- ASSIGNMENT -
Starting at the line that has "Related Stories" and stopping after the line that has "2005 Region: Wales", can you give those lines again with "ADVERTISEMENT" renamed to "SPONSORED" and nothing else changed? Leave out the pictures.

Data excerpts
• • • • • • •

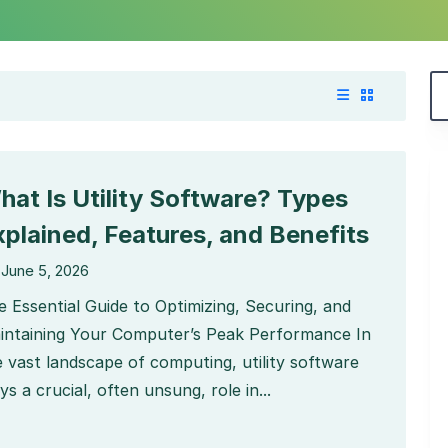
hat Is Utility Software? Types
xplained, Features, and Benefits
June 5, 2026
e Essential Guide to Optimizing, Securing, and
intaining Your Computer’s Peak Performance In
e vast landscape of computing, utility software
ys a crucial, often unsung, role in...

• • • • • • •

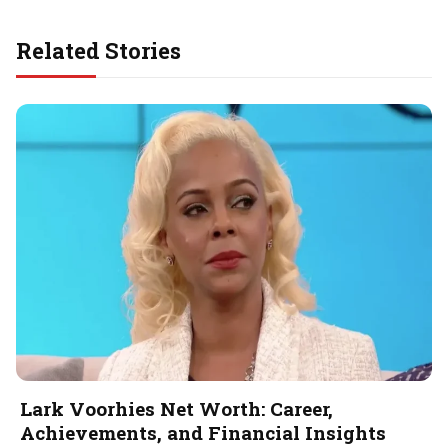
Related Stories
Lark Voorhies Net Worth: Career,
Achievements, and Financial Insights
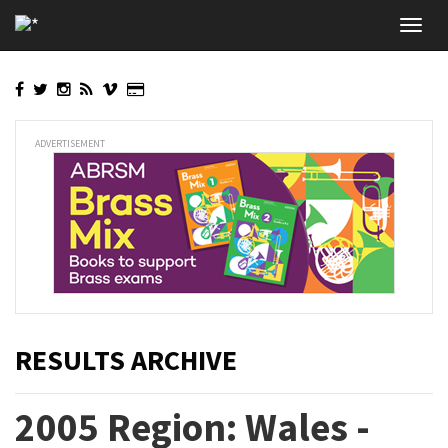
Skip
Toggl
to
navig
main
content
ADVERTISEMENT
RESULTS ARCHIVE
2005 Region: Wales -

• • • • • • •

- WRITTEN RESPONSE -
Related Stories
Lark Voorhies Net Worth: Career,
Achievements, and Financial Insights
Skip
Toggl
to
navig
main
content
SPONSORED
RESULTS ARCHIVE
2005 Region: Wales -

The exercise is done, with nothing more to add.